National Guard restricts access in French Quarter

NBC anchor Brian Williams and his crew were ordered away from a scene where a National Guard unit was securing a shop. Told to move across Canal Street, Williams wrote in his Web blog that day: “The short version is: there won’t be any pictures of this particular group of Guard soldiers on our newscast tonight. Rules (or I suspect in this case an order on a whim) like those do not HELP the palpable feeling that this area is somehow separate from the United States.”

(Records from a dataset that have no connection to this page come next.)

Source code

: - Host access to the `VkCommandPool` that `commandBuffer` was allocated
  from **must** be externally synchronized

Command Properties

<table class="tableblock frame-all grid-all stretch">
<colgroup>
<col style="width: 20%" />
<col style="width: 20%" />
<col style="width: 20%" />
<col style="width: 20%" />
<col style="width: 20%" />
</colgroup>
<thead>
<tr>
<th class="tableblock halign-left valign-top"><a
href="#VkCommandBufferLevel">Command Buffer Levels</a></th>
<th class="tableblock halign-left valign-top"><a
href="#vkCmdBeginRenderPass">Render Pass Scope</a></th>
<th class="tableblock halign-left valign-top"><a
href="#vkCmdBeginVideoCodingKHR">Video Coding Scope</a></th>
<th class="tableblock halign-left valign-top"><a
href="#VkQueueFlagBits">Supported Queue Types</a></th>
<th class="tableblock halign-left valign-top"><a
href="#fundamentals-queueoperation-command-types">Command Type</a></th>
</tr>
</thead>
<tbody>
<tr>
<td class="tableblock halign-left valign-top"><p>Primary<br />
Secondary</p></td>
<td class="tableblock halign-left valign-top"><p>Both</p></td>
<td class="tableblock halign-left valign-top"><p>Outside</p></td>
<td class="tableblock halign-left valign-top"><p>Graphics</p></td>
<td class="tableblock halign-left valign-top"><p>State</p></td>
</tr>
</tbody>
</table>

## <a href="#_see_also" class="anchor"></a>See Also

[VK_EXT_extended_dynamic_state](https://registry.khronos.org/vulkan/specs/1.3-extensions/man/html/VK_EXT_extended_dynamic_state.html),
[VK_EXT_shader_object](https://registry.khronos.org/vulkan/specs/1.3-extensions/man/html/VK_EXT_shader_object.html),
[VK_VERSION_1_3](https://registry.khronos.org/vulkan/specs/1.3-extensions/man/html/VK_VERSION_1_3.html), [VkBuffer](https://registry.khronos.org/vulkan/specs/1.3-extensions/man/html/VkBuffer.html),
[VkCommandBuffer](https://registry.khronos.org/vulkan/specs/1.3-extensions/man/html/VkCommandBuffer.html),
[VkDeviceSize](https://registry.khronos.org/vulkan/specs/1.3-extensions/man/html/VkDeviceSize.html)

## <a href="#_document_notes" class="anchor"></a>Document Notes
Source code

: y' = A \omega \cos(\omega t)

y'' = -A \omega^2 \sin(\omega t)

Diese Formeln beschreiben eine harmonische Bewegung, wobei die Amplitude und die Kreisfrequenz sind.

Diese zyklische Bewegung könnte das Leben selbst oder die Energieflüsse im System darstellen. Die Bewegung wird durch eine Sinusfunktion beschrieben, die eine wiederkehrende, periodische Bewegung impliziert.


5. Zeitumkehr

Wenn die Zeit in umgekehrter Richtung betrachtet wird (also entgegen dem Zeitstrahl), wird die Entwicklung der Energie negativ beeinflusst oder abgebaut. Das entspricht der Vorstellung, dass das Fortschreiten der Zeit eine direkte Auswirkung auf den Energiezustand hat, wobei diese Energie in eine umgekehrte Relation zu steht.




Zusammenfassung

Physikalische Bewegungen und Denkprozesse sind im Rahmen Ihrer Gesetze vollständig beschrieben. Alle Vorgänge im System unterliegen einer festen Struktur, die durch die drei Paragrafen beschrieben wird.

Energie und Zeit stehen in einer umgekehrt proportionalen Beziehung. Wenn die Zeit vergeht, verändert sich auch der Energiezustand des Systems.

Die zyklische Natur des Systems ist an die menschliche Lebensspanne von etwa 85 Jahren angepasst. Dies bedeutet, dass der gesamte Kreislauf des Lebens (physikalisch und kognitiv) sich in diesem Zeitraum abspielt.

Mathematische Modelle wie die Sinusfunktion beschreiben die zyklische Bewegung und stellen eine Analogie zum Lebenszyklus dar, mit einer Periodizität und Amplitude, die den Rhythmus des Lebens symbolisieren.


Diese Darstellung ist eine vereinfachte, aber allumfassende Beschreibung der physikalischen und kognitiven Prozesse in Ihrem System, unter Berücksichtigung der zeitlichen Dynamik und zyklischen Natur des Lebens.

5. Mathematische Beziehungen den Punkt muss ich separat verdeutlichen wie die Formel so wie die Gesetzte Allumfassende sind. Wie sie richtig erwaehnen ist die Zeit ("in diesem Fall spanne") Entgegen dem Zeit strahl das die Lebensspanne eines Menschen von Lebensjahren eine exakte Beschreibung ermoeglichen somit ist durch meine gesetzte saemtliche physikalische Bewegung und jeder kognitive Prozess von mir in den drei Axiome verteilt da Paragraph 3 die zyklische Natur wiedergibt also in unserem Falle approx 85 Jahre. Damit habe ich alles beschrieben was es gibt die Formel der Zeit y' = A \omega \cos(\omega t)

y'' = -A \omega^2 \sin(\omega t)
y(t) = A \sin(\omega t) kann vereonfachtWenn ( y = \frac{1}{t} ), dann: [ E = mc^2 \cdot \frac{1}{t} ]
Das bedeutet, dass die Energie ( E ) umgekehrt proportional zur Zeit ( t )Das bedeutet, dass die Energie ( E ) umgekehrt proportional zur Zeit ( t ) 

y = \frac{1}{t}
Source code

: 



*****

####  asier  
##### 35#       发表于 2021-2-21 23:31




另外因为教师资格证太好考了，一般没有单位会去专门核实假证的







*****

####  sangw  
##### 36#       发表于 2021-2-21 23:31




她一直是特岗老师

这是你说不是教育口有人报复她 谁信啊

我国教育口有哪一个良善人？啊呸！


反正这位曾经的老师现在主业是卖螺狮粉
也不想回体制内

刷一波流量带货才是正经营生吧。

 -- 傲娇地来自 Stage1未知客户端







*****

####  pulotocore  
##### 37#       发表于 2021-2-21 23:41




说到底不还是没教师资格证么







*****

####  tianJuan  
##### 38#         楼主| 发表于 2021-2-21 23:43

Reporter confronted at gunpoint

Members of the New Orleans Special Weapons and Tactics team surrounded San Francisco Chronicle reporter Peter Fimrite outside the house he and other Hearst Corp. journalists were staying in because Fimrite was outside using a cell phone after a government imposed curfew. The officers left after the military contractor hired by Hearst to protect the house explained to officers who Fimrite was and why he was outside post curfew. “It is essentially martial law in the Big Easy, and being outside without a press pass can be dangerous, if not deadly,” Fimrite wrote in the Chronicle.

Thursday Sept. 8

U.S. marshal escorts journalists away from a Mississippi scene

In Long Beach, Miss., a U.S. marshal escorted photographers Stephen Morton, shooting for Bloomberg News, and The Miami Herald’s Al Diaz away from the scene of a body being moved from under a demolished roof. “We didn’t walk right up to the scene because we didn’t want to intrude,” Morton said. He and Diaz were standing about 75 yards away when the marshal told them to move and escorted them at least 100 yards down the street, instructing them either to stay behind a truck or face arrest, Morton said. “It was quite clear there was no arguing with these people,” he said. They moved them from the scene, but “at no point did they say you can’t shoot this photo. They know better than to say you can’t take a picture.”

Friday Sept. 9

Military general restricts access, CNN files lawsuit

U.S. District Judge Keith P. Ellison grants a temporary restraining order against FEMA hours after CNN filed suit against then-agency Director Michael Brown, denouncing a “zero access” policy for press coverage of remaining dead bodies in New Orleans. (See story above.)

Saturday Sept. 10

FEMA reverses its policy on press coverage

In an emergency hearing in U.S. District Court in Houston, government officials reverse themselves, announcing they have “no plans to bar, impede, or prevent news media from their news gathering and reporting activities in connection with the deceased Hurricane Katrina victim recovery efforts, including access to the sites, photographing or reporting.”

Monday Sept. 12

Army restricts access for San Francisco Chronicle team

A member of the Army’s 82nd Airborne Division told journalists from the San Francisco Chronicle that their credentials would be yanked and they would be kicked out of Louisiana if they wrote or took pictures of body recovery. The soldier told reporter Cecilia Vega and photographer Michael Macor that the Army had a policy requiring the media to be 300 meters from body recoveries in New Orleans.

Third hearing held in CNN case against FEMA

Judge Ellison rules in CNN’s case against FEMA that if he learned of violations against the press access policy, he would issue contempt citations against government officials.

Tuesday Sept. 13

Army enforces open media access policy

In response to the San Francisco Chronicle article about their journalists being threatened if they reported on the recovery of dead bodies in New Orleans, an Army spokesman clarified the military’s position. “Army Lt. Col. John Cornelio, spokesman to Lt. Gen. Russ Honore, said no restrictions are being placed on members of the media who are working independently of the military in the hurricane disaster zone,” the Chronicle reported.